“Fracking” made the short list for the Oxford Dictionaries Word of the Year 2011 for the U.S. It joined “Tiger mother,” “Arab spring,” and “The 99 percent” (though it lost top honors to “Squeezed middle”).
The dictionary entry notes that fracking is “the forcing open of fissures in subterranean rocks by introducing liquid at high pressure, especially to extract oil or gas. [Shortened < hydraulic fracturing.]” However, some may prefer the explanation provided in the popular video “My Water’s on Fire Tonight (The Fracking Song),” which was produced by NYU journalism students in collaboration with ProPublica.
On a more serious note, fracking poses a substantial risk to drinking water supplies. The U.S. Environmental Protection Agency (EPA) issued a draft report in early December that linked hydraulic fracturing to water contamination in the drinking wells of families living in the small town of Pavilion, Wyoming. Samples from the EPA’s own monitoring wells detected synthetic chemicals that are used during the fracking process in the underground water aquifer.
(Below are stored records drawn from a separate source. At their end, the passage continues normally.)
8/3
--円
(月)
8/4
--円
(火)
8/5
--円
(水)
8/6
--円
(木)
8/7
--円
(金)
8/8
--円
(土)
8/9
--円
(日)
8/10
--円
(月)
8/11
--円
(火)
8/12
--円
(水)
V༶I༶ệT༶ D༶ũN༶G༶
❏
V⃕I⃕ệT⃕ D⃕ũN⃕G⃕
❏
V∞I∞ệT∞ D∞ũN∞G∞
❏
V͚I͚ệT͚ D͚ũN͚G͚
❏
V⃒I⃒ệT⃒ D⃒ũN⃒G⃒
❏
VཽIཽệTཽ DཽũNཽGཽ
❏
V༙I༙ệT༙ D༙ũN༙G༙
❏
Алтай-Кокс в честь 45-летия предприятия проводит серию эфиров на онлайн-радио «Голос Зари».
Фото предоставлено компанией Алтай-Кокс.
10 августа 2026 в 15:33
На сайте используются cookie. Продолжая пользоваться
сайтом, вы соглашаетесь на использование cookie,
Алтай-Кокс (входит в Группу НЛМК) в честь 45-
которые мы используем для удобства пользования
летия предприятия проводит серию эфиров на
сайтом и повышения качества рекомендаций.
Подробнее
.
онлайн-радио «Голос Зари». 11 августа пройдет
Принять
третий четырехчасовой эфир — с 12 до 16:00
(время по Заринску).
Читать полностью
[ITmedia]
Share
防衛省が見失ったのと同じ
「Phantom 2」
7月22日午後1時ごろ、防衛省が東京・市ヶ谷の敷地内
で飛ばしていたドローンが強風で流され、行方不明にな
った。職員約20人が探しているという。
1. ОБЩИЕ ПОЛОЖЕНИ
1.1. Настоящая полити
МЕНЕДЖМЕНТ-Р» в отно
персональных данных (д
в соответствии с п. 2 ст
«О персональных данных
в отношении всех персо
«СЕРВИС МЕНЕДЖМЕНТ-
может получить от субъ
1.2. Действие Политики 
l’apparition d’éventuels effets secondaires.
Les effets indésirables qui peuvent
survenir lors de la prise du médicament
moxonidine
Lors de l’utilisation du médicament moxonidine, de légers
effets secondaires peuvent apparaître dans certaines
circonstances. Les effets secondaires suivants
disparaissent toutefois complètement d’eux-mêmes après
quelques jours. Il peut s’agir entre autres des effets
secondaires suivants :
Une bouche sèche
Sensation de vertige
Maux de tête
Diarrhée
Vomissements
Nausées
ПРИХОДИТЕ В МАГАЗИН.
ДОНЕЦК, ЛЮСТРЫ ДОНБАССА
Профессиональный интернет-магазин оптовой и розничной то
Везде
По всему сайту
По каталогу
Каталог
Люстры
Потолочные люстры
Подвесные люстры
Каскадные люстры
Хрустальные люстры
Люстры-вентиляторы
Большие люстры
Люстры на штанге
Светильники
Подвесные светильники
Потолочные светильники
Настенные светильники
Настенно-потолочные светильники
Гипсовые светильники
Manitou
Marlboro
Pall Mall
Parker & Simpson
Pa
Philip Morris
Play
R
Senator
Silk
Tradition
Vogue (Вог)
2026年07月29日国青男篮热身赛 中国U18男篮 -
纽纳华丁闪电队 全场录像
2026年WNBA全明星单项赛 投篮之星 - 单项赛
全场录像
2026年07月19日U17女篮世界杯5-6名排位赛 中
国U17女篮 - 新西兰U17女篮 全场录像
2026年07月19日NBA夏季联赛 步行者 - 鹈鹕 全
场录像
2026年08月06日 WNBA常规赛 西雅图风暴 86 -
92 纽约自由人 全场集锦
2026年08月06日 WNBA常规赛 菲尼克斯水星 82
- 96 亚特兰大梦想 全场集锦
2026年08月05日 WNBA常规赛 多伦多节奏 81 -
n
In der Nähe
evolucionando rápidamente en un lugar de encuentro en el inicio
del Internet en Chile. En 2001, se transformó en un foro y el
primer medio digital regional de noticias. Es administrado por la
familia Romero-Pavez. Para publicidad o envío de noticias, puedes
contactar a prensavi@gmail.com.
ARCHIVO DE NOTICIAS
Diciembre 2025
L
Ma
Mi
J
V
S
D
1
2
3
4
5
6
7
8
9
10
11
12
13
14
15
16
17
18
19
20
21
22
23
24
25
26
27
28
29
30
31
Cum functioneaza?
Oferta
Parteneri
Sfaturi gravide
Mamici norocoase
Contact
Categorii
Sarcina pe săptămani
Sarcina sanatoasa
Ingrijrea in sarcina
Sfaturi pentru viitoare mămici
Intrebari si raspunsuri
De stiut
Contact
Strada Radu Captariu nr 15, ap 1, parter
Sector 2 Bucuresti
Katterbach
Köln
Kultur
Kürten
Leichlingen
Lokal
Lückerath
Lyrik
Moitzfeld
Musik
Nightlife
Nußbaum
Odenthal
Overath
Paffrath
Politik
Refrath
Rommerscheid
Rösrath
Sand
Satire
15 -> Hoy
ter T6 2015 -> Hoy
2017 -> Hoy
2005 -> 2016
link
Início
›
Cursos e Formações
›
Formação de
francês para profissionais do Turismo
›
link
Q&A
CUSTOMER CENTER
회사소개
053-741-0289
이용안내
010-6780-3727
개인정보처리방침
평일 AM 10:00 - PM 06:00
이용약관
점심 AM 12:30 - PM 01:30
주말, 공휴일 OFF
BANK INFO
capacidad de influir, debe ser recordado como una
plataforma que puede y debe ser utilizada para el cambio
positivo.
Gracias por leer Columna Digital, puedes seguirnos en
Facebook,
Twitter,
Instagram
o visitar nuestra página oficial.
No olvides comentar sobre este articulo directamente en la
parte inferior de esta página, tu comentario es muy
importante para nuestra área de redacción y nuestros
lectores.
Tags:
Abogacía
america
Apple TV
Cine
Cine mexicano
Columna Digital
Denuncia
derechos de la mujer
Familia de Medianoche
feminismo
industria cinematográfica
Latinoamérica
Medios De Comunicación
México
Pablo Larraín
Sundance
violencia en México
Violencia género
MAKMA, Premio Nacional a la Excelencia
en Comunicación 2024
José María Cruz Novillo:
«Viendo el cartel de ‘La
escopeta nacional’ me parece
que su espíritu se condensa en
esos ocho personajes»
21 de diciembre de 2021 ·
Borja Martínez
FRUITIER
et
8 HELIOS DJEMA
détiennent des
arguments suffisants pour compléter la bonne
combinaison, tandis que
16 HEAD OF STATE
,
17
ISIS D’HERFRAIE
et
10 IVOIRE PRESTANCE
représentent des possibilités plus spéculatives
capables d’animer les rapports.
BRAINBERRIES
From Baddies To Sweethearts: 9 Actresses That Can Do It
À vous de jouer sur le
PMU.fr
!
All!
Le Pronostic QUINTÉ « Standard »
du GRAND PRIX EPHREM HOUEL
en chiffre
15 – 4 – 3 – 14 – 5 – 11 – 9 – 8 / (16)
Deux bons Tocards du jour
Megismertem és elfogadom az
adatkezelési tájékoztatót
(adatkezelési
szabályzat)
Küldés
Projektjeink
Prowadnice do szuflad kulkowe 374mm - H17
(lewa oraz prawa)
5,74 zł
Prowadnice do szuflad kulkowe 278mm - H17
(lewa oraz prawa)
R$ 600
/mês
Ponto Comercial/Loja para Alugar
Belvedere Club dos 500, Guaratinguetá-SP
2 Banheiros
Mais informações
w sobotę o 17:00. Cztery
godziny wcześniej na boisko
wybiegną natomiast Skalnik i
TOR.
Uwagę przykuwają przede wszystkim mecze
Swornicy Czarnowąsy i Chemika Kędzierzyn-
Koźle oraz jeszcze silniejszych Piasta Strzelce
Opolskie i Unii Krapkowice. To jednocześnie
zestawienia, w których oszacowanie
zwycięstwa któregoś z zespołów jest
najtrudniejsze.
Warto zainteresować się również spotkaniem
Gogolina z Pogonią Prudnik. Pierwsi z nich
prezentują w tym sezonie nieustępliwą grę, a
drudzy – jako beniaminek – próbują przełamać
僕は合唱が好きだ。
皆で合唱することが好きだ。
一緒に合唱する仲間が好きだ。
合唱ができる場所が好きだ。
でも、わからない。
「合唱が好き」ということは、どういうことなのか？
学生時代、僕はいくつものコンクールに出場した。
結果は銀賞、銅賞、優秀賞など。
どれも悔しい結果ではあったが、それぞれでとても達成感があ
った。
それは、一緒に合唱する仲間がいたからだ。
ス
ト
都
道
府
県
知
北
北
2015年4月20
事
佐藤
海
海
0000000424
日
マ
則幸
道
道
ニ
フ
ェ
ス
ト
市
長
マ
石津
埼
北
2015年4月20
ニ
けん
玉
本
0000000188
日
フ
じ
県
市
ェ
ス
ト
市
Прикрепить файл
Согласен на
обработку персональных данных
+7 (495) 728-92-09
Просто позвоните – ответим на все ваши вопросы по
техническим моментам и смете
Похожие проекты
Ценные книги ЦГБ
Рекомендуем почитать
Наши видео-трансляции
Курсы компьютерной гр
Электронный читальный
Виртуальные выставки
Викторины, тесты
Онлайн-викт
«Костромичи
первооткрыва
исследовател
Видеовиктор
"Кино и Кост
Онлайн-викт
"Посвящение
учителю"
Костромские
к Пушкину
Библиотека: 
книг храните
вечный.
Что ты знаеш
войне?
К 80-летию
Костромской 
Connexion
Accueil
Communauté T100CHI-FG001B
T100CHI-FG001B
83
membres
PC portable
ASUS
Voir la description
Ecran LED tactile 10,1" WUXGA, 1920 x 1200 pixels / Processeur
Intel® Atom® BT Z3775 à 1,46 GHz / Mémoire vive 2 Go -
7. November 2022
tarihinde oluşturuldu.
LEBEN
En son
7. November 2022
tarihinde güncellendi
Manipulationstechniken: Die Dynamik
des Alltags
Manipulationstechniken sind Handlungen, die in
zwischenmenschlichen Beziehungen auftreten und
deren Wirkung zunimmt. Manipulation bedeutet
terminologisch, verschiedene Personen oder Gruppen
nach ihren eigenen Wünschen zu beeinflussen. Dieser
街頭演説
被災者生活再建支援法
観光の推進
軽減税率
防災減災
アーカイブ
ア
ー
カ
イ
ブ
Hydraulic fracturing is not confined to the U.S. ELAW partners in countries like Ukraine, South Africa, and Australia are monitoring new proposals that involve fracking to extract natural gas from underground rock formations. Sharing information from the U.S. will help leaders in other regions take appropriate measures to protect precious drinking water supplies. Good news emerged from Bulgaria just this week, where lawmakers overwhelmingly voted to ban fracking, effectively halting a plan by Chevron to use the process to drill for natural gas in that country.